Arctigenin Inhibits Glioblastoma Proliferation through the AKT/mTOR Pathway and Induces Autophagy.
Biomed Res Int. 2020 ;2020:3542613. Epub 2020 Sep 15. PMID: 33015162
Purpose: Arctigenin (ARG) is a natural lignan compound extracted from Arctium lappa and has displayed anticancer function and therapeutic effect in a variety of cancers. Arctigenin is mainly from Arctium lappa extract. It has been shown to induce autophagy in various cancers. However, as for whether arctigenin induces autophagy in gliomas or not, the specific mechanism is still worth exploring.
Methods: Using CCK8, the monoclonal experiment was made to detect the proliferation ability. The scratch experiment and the transwell experiment were applied to the migration and invasion ability. PI/RNase and FITC-conjugated anti-annexin V were used to detect the cell cycle and apoptosis. Western blotting was used to determine the specified protein level, and constructed LC3B-GFP plasmid was used for analysis of autophagy.
Results: Our research showed that ARG inhibited the growth and proliferation and invasion and migration of glioma cells in a dose-dependent manner (U87MG and T98G) and arrested the cell cycle and induced apoptosis. Interestingly, ARG induced autophagy in a dose-dependent manner. We applied Western blotting to measure the increase in the key autophagy protein LC3B, as well as some other autophagy-related proteins (increase in Beclin-1 and decrease in P62).

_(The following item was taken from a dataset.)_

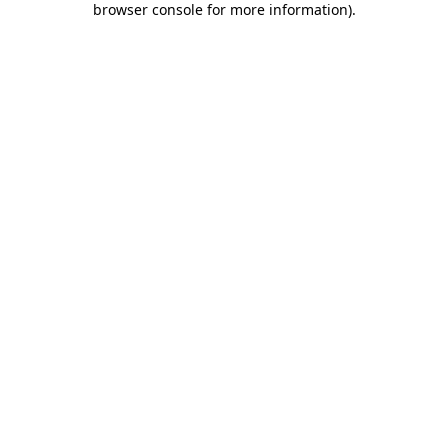
browser console for more information)
.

In order to further explore the mechanism that ARG passed initiating autophagy to inhibit cell growth, we further found by Western blotting that AKT and mTOR phosphorylation proteins (P-AKT, P-mTOR) were reduced after ARG treatment, and we used AKT agonists to rescue, and the phosphorylated proteins of AKT and mTOR increased, and we found that the autophagy-related proteins were also reversed. And interestingly, the protein of apoptosis was also reversed along with autophagy.
Conclusions: We thought ARG inhibited the proliferation of glioma cells by inducing autophagy and apoptosis through the AKT/mTOR pathway.